More About the Nominated Authors & Books
In Pay No Heed to the Rockets: Palestine in the Present Tense, Marcello Di Cintio takes us on a journey of the Palestinian experience as seen through the lens of poets, authors, librarians, and booksellers. At the seventieth anniversary of the Arab-Israeli War, Di Cintio explores the region and visits Palestine’s literary community to see how they make sense of the conflict between a rich imaginative life and the daily tedium of violence and survival. The reader is led to understand that while one’s political and social environment can shape the human experience, a life can never be fully defined by the context in which it is lived. This book is not one more book about Palestine, this is a book that changes our perception of Palestine.
The Tiger Flu by Larissa Lai is a saga of two women heroes, a cyberpunk thriller, and a convention-breaking cautionary tale. A community of parthenogenic women are sent into exile by patriarchal and corporate Salt Water City. Peristrophe, a “starfish,” regenerates her own limbs and organs to help her ailing clone sisters. When a Salt Water City denizen with a mysterious flu comes into their midst, Peristrophe becomes infected and dies. Kirilow, Peristrophe’s lover, travels to the city, where the flu is now a pandemic, to find a new starfish to help save her sisters. Kirilow meets Kora, who has everything Kirilow needs…except the will to abandon her own family. Before Kirilow can convince her, both are kidnapped by a mysterious group of men to serve as test subjects for a new technology.

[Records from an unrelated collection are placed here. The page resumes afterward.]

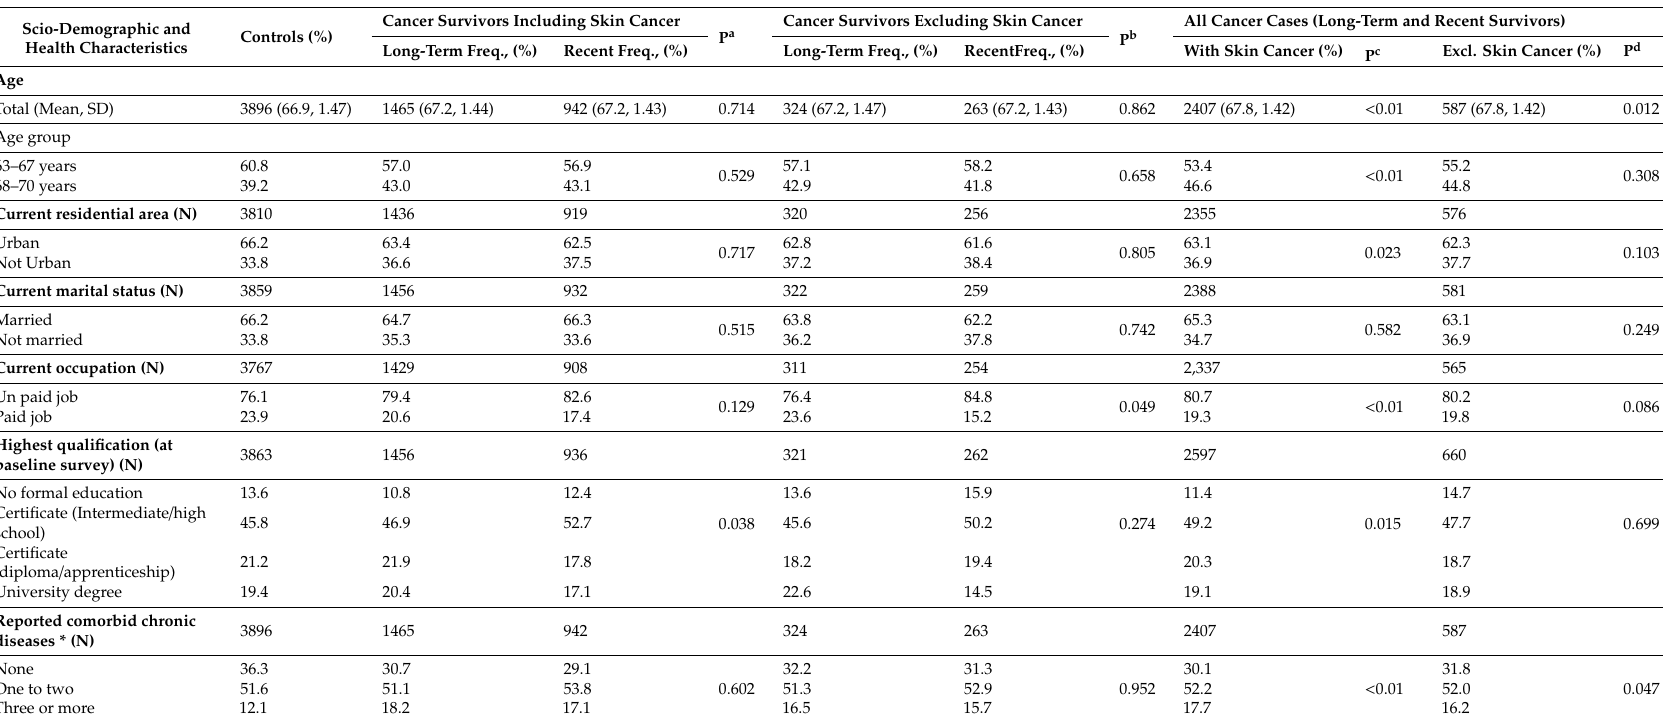
Table 2. Characteristics of cancer survivors (with and without skin cancer) and the control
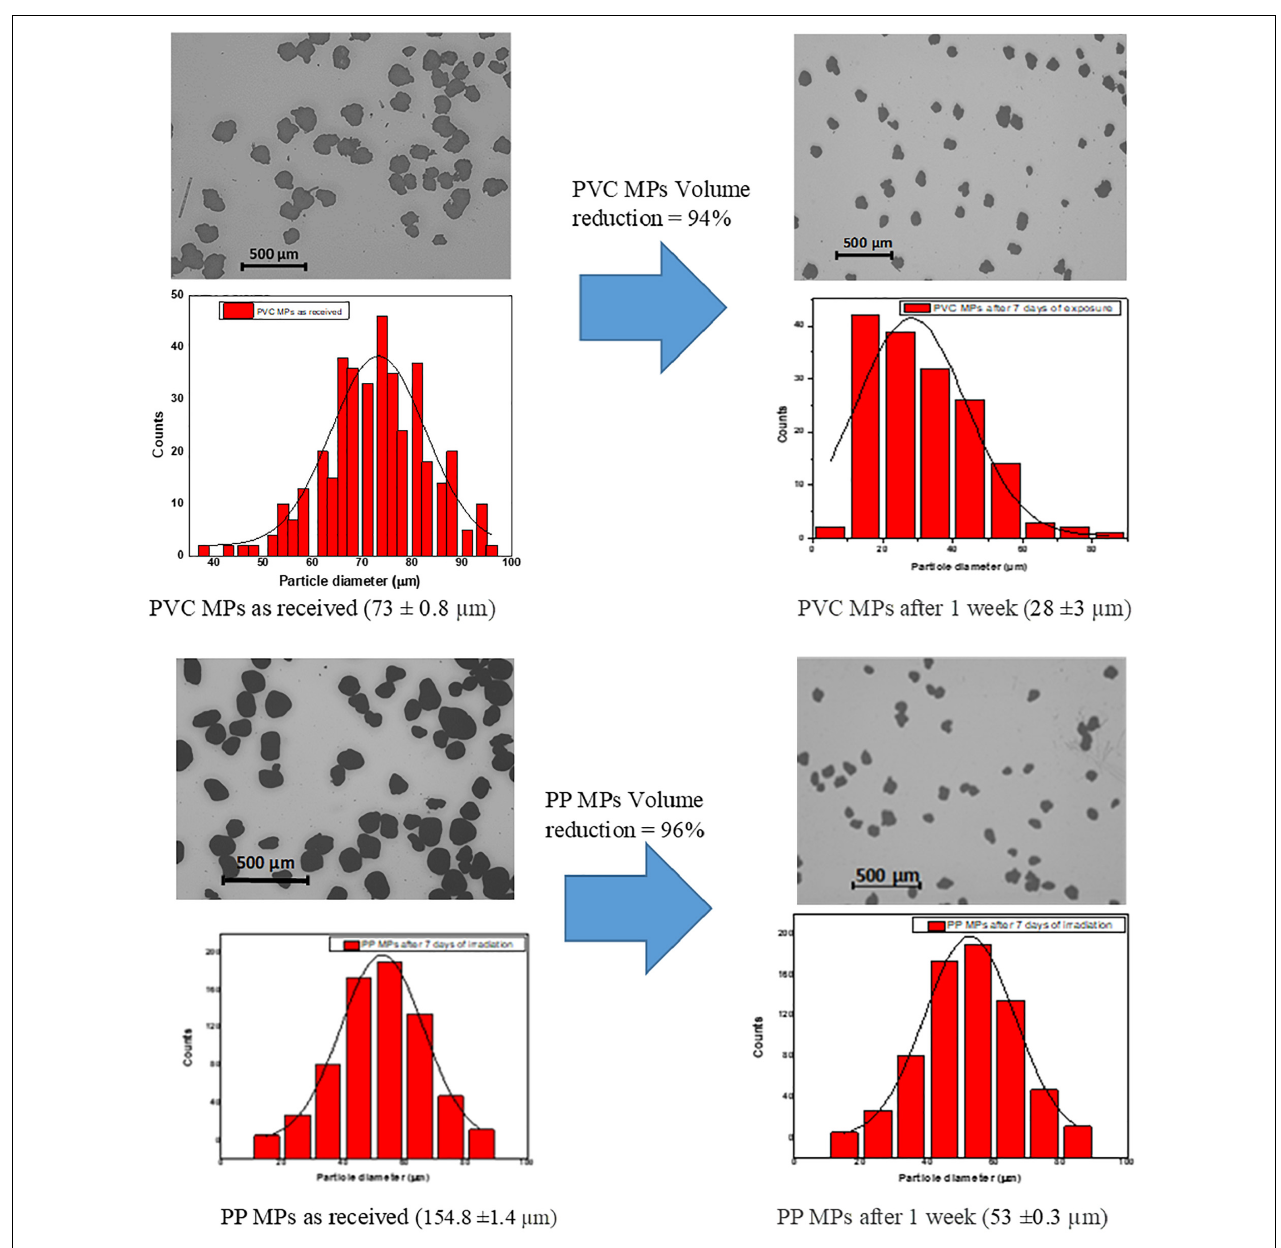
FIGURE 5 | Optical Microscope images and particle size distribution before and after visible light irradiation of PVC and PP microplastics.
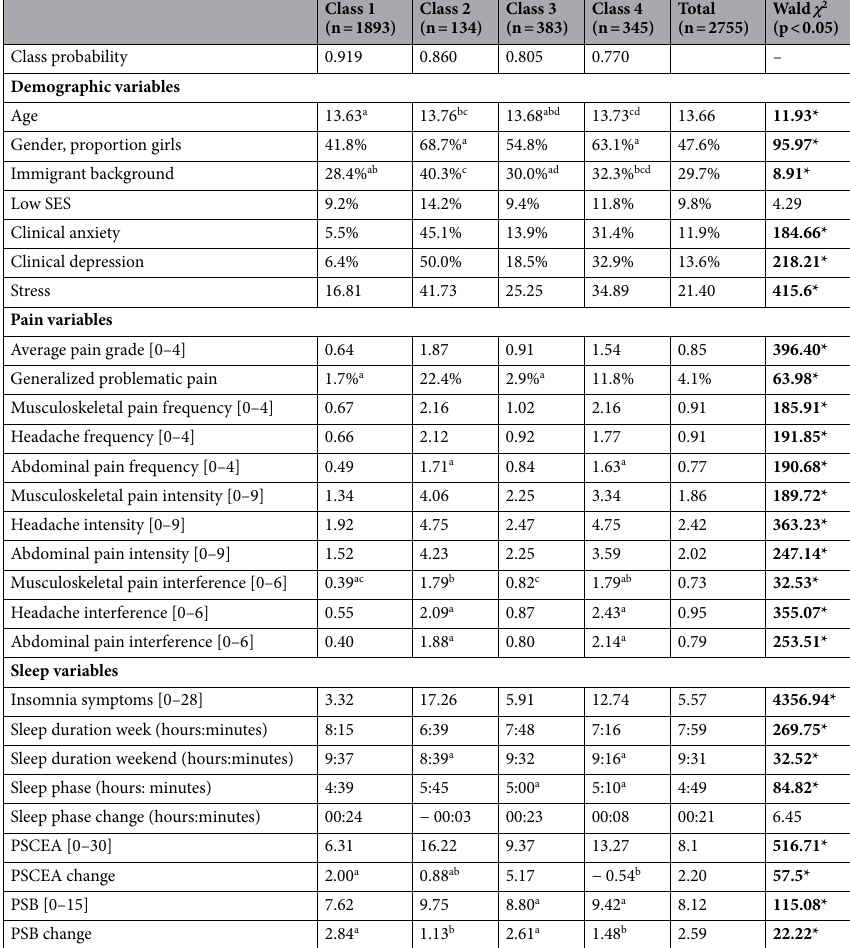
Table 3. Sociodemographic data (mean or percentage) and differences of classes at baseline (T1). The variables with the post-script “change” refer to the change score of the variables value at T4 minus the value at T1. These were included to highlight how these variables changed from T1 to T4. Pairwise comparisons, based on Wald χ 2 tests, were done between all classes on all variables. Since most comparisons were significant, the superscripts represent specifically the class comparisons that did not significantly differ; all class comparisons without superscript differed at p < 0.05 level. The values with the same superscript (a, b, c or d) did not differ significantly from each other. For instance, regarding gender, only class 2 and 4 did not significantly differ from each other. Note that pairwise comparisons were not done on variables with non-significant overall tests. PSCEA pre-sleep cognitive-emotional arousal, PSB pre-sleep behavior. Significant values are in bold. * p < 0.05.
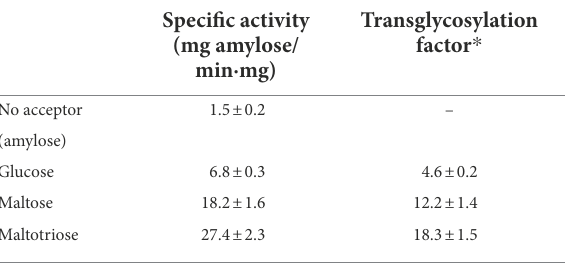
TABLE 1 Amylose degradation activity and transglycosylation factors of rPSGT in the presence of acceptors. Specific activity (mg amylose/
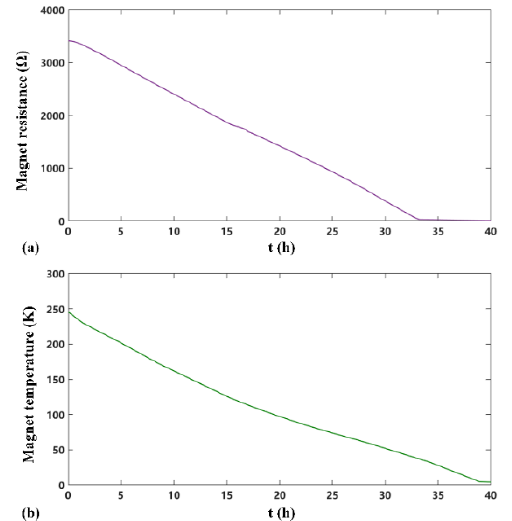
Fig. 5. Internal structure of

David Martin’s Tar Swan is a multi-voiced reckoning that surveys the mythos of the Alberta oil sands with an approach that is both lyrical and experimental. The poems feature four voices: an oil sands developer, his plant mechanic, an archaeologist excavating the remains of the operation in the present day, and a mythical swan. Martin’s debut collection is comprised of expansive and richly written poems, built on a lore-laden language, which explore the human and environmental cost of drawing too much from the land. As the three humans come into contact with the otherworldly swan, the voices bubble and churn together, and what is distilled is a psychological breakdown paralleling the toll taken on the earth.